2019 may be remembered as the year academics started studying subscription and membership businesses. This research by Notre Dame’s Vamsi K. Kanuri evaluates the perils of discounting to “save” subscribers. “Firms do not understand the paradox of service failure…Everyone knows that firms are imperfect, just as human beings, and that there will be a service letdown at some point. How the firm chooses to delight its customers can make all the difference.” His conclusion is reflected in the changing attitudes of subscription-based organizations about promotions and discounts in businesses that rely on long-term consistency.


August: Weight Watchers Acquisition Kurbo Helps Solve the Childhood Obesity Crisis Through Membership

I have been a fan of Kurbo, Inc. since the beginning, and even wrote about them in my first book, The Membership Economy. With one in three American children at an unhealthy weight, we need an affordable membership that teaches kids how to eat healthfully. This acquisition is a great example of subscription-based businesses playing in the world of wellness, for children as well as adults, which will no doubt have a big impact on the broader healthcare industry.
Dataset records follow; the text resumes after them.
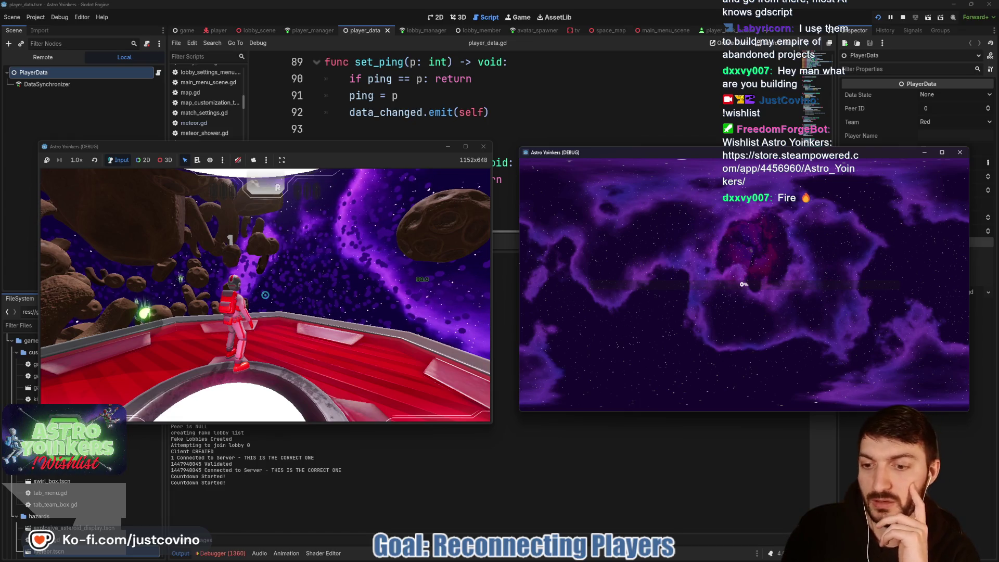
{"action": "key", "text": "F8"}
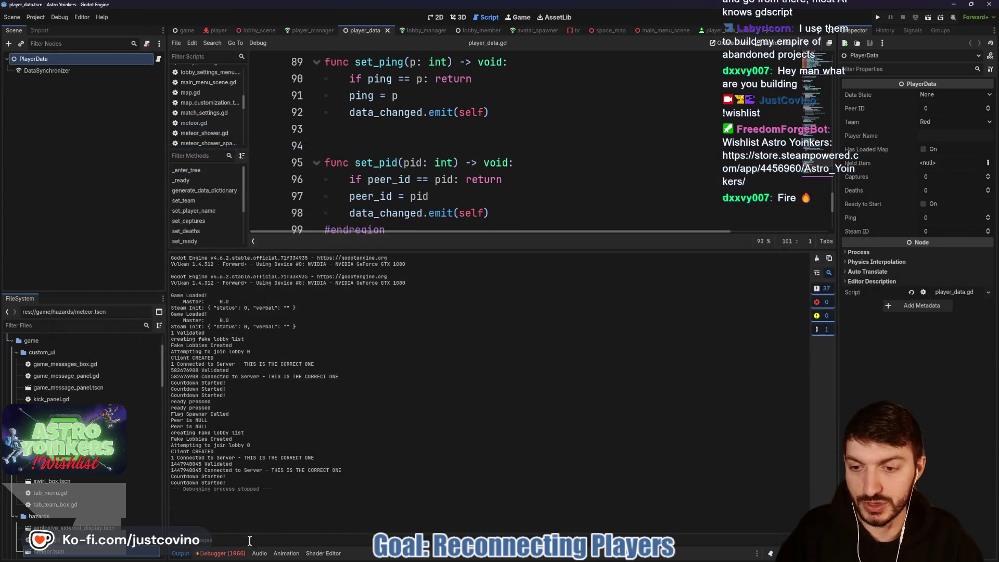
- Enlarge the debugger panel and open the Session 1 error list
{"action": "mouse_move", "coordinate": [333, 435]}
{"action": "left_mouse_down"}
{"action": "mouse_move", "coordinate": [291, 387]}
{"action": "mouse_move", "coordinate": [183, 164]}
{"action": "left_mouse_up"}
{"action": "left_click", "coordinate": [185, 139]}
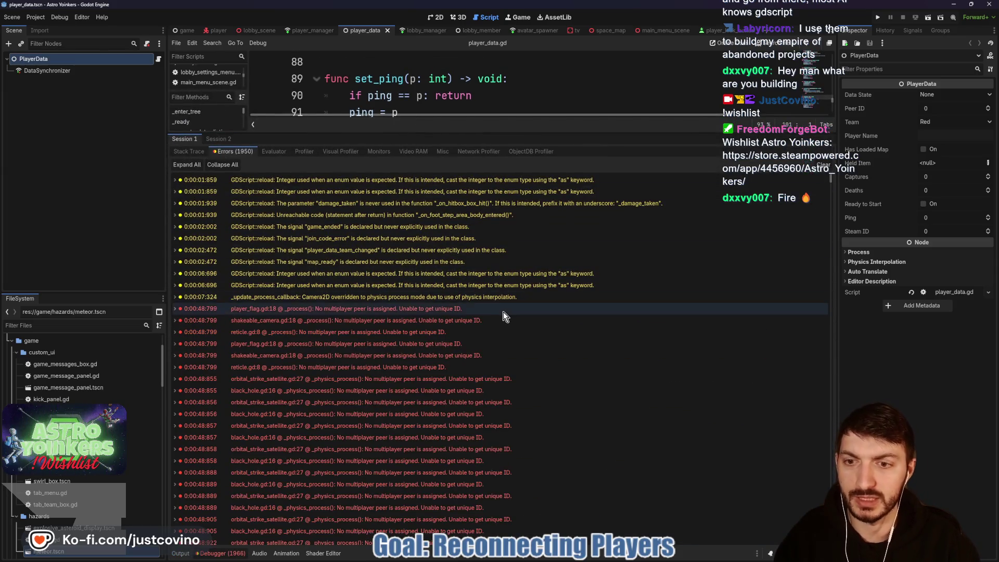
{"action": "scroll", "coordinate": [486, 309], "scroll_direction": "down", "scroll_amount": 3}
September: New Stock Exchange Focuses on the Long-term

One of the biggest things to hold back innovation among public companies is the pressure on quarterly reporting. It’s why so many companies can’t successfully make the leap to subscription pricing. That’s why I admire what Eric Ries is doing with the LTSE, providing public market access to companies who focus on the right metrics for long-term value. In September, they announced $50 Million financing found for this new exchange. This new stock-exchange is sure to create new value for investors and open funding sources for organizations in the Membership Economy


October: Heavy Equipment Manufacturers Join the Membership Economy

Subscription pricing and membership models have been tearing through industry after industry. Companies like Caterpillar are joining the fray, using sensors and machine learning to create new sources of value for customers. In the future, there’s a chance that people won’t buy cranes or threshers or crushers–they’ll subscribe! Heavy Equipment is a sleeping giant and a move to subscription pricing and “as-a-service” models can cut out the dealers, and change the way agriculture and construction business is run. In this IndustryWeek article author Stephan M. Liozu, Ph.D. describes the impact subscriptions will have on industrial business.
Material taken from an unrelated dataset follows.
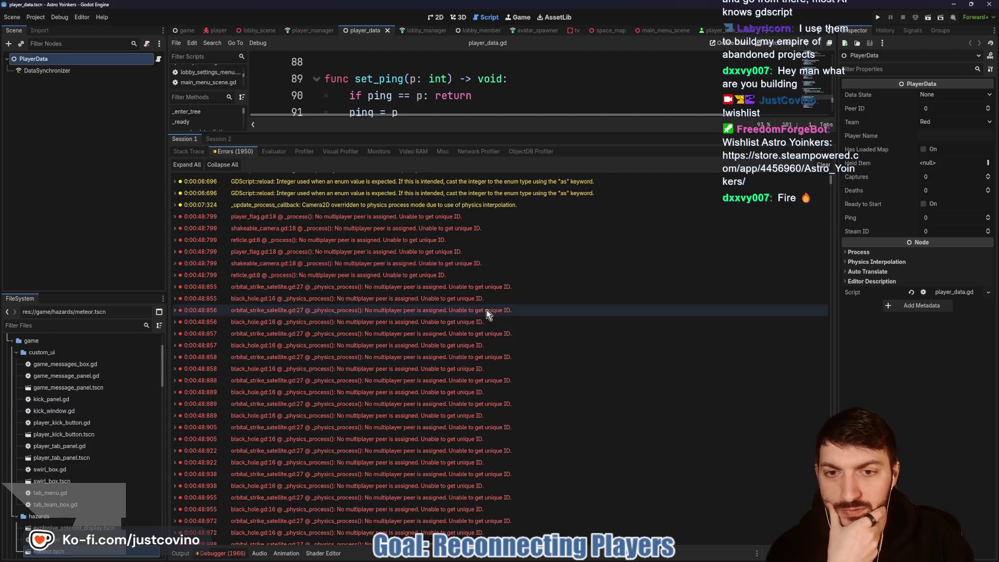
{"action": "mouse_move", "coordinate": [553, 296]}
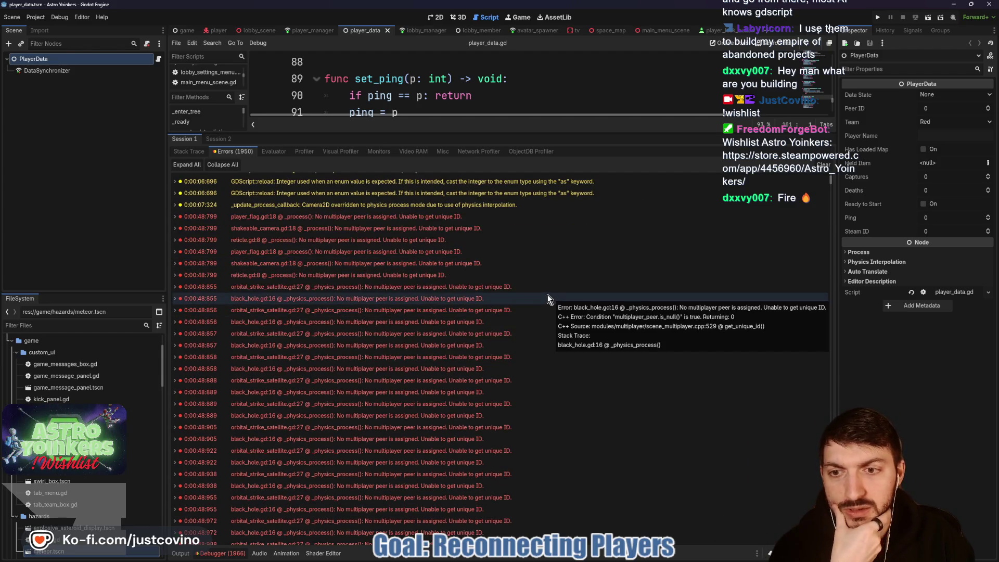
{"action": "scroll", "coordinate": [541, 295], "scroll_direction": "down", "scroll_amount": 15}
{"action": "scroll", "coordinate": [534, 297], "scroll_direction": "down", "scroll_amount": 10}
November: The Streaming Wars Reach a Fevered Pitch.

With so much happening in video content streaming, it’s hard to keep track. There’s a lot of jargon (#SVOD #OTT, #CTV, #LinearTV etc) and so many players. The players are coming from all directions and crossing over into new areas of expertise–traditional networks like CBS Interactive and content shops like The Walt Disney Company are going direct to consumer, delivery-first orgs like Netflix and Hulu are creating their own content, e-commerce juggernaut Amazon has a robust collection of original and aggregated content, and hardware-first organizations like Apple are creating content to distribute through their devices. All of them converging on the same space, and inviting us to subscribe. What does this mean for us as consumers? And what does it mean more broadly for the health of some of the biggest companies? There are some very big questions right now, and some big bets being placed.
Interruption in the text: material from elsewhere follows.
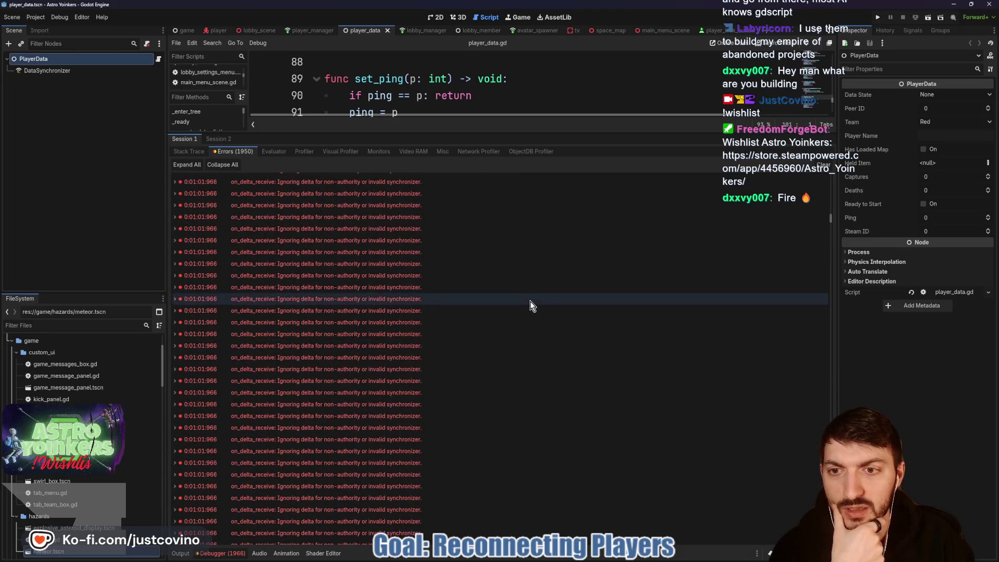
{"action": "scroll", "coordinate": [528, 303], "scroll_direction": "up", "scroll_amount": 5}
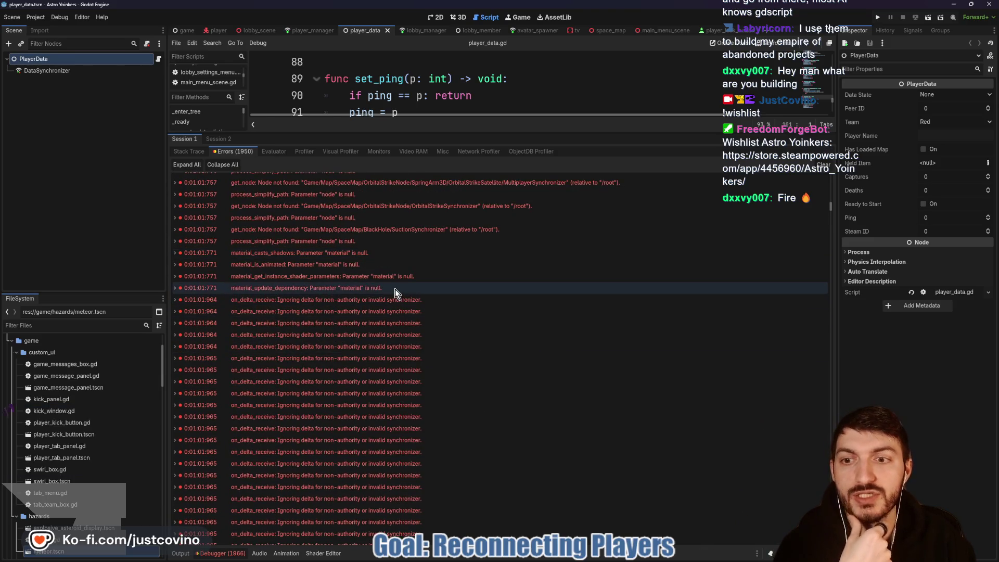
- Read through the repeated black_hole.gd and orbital_strike_satellite.gd 'No multiplayer peer is assigned' errors
{"action": "mouse_move", "coordinate": [395, 289]}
December: Nike Heralds a New Kind of Membership

Much has been written about Nike’s move to become a direct-to-consumer company. They have abandoned Amazon, opened retail stores that are innovation palaces, invested in digital communities for runners and other athletes, and launched a kids subscription box business, Nike Adventure Club. But what’s especially interesting to me is their investment in building a membership-relationship with their customers. This membership goes well beyond points-for-discounts, to include shopping tools for better in-store experience, as well as news for sneakerheads. They are not the only manufacturer looking for new ways to align their offerings with the mission of their members, but they are one of the leaders.


2020 is around the corner. So much is happening in the world of subscription pricing, membership models and loyalty programs. It will be exciting to see what comes next!